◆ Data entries
::::::

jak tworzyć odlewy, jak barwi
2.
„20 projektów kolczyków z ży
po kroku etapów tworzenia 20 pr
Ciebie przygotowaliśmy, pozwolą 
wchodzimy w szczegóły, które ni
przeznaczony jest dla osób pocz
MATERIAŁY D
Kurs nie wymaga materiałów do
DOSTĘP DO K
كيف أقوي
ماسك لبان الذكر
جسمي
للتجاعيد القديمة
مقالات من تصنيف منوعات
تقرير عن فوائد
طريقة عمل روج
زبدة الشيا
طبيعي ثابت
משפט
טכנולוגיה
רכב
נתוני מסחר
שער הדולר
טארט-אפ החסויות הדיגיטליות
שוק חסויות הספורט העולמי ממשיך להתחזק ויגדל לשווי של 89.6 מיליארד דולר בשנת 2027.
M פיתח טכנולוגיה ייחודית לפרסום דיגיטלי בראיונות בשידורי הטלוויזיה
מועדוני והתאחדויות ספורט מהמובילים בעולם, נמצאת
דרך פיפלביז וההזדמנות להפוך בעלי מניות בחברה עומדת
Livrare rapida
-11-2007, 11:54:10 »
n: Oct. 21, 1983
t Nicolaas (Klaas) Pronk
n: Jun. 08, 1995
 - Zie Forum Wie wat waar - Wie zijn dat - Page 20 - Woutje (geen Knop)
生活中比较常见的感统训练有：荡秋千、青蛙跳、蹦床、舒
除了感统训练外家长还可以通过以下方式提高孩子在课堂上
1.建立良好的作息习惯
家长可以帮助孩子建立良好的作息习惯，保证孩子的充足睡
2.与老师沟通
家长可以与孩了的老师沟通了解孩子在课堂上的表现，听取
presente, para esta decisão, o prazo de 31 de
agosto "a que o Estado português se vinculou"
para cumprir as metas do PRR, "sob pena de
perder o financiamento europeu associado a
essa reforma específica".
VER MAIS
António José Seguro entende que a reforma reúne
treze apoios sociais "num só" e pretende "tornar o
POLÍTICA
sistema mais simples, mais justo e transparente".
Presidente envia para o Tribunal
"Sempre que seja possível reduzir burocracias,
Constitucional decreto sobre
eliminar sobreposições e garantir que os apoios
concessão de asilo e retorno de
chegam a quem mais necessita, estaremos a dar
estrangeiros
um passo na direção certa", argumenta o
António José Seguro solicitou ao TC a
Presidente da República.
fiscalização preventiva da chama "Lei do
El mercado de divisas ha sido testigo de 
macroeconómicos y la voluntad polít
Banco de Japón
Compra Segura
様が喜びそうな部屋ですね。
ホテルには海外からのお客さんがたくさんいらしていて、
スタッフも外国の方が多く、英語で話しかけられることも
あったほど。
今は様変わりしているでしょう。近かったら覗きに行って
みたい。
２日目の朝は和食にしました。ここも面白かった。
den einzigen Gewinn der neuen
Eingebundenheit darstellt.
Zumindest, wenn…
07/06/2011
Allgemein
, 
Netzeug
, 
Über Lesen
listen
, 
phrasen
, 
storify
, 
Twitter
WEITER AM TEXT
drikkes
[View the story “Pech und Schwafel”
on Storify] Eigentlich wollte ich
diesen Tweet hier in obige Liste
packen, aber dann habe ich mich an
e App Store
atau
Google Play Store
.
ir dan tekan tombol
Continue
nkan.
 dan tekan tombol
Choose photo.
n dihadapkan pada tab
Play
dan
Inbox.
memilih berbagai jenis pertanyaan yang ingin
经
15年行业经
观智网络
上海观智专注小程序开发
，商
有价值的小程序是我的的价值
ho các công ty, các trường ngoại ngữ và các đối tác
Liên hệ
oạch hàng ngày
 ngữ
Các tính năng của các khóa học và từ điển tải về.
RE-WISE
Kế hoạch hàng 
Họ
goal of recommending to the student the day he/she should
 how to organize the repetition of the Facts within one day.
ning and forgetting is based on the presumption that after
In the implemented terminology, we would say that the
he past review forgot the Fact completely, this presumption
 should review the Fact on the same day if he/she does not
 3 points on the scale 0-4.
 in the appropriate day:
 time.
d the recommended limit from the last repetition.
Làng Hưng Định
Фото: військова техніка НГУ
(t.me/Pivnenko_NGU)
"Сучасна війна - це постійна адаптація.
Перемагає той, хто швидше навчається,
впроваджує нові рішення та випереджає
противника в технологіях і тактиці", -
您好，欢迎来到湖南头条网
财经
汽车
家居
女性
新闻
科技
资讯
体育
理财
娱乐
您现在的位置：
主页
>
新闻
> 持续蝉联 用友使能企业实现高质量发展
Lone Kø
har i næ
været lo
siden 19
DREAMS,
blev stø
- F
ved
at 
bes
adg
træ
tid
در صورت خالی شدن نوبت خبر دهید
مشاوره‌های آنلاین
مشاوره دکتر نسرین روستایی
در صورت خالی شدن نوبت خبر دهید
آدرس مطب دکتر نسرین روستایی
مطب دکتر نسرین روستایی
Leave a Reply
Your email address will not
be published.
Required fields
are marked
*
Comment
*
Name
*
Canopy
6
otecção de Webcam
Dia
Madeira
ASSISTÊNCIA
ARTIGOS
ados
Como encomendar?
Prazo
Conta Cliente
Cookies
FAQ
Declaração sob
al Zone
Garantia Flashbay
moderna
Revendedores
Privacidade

::::::

◆ EXERCISE PROMPT
Go through the data and copy every line that includes "para".

◆ RESPONSE TO THIS TASK
presente, para esta decisão, o prazo de 31 de
para cumprir as metas do PRR, "sob pena de
Presidente envia para o Tribunal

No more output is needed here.